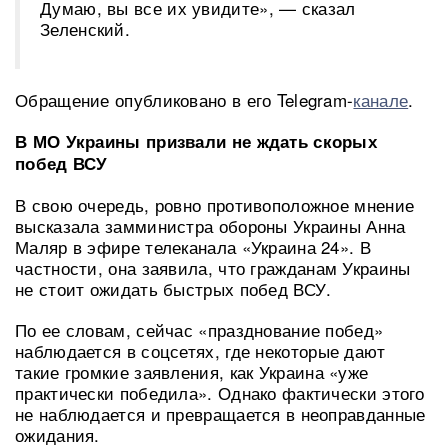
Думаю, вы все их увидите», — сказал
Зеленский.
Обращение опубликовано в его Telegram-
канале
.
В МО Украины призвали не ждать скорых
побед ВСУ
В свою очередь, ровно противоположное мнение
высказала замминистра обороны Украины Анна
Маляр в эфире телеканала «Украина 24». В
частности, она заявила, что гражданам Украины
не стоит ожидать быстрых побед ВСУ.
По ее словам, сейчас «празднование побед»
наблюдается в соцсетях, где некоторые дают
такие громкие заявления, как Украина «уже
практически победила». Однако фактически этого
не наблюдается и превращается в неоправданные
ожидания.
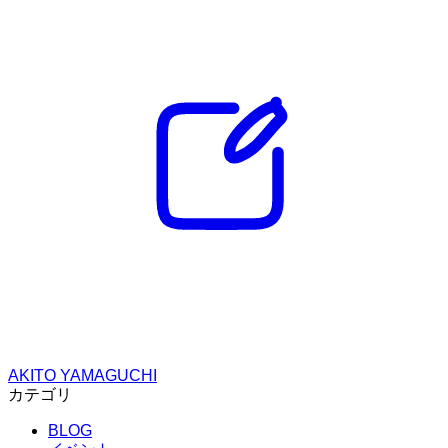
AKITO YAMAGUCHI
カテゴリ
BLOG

● **Task statement**
The copy you produce must repeat all the entries exactly and contain no pictures.

● **Expected answer**
Думаю, вы все их увидите», — сказал
Зеленский.
Обращение опубликовано в его Telegram-
канале
.
В МО Украины призвали не ждать скорых
побед ВСУ
В свою очередь, ровно противоположное мнение
высказала замминистра обороны Украины Анна
Маляр в эфире телеканала «Украина 24». В
частности, она заявила, что гражданам Украины
не стоит ожидать быстрых побед ВСУ.
По ее словам, сейчас «празднование побед»
наблюдается в соцсетях, где некоторые дают
такие громкие заявления, как Украина «уже
практически победила». Однако фактически этого
не наблюдается и превращается в неоправданные
ожидания.
AKITO YAMAGUCHI
カテゴリ
BLOG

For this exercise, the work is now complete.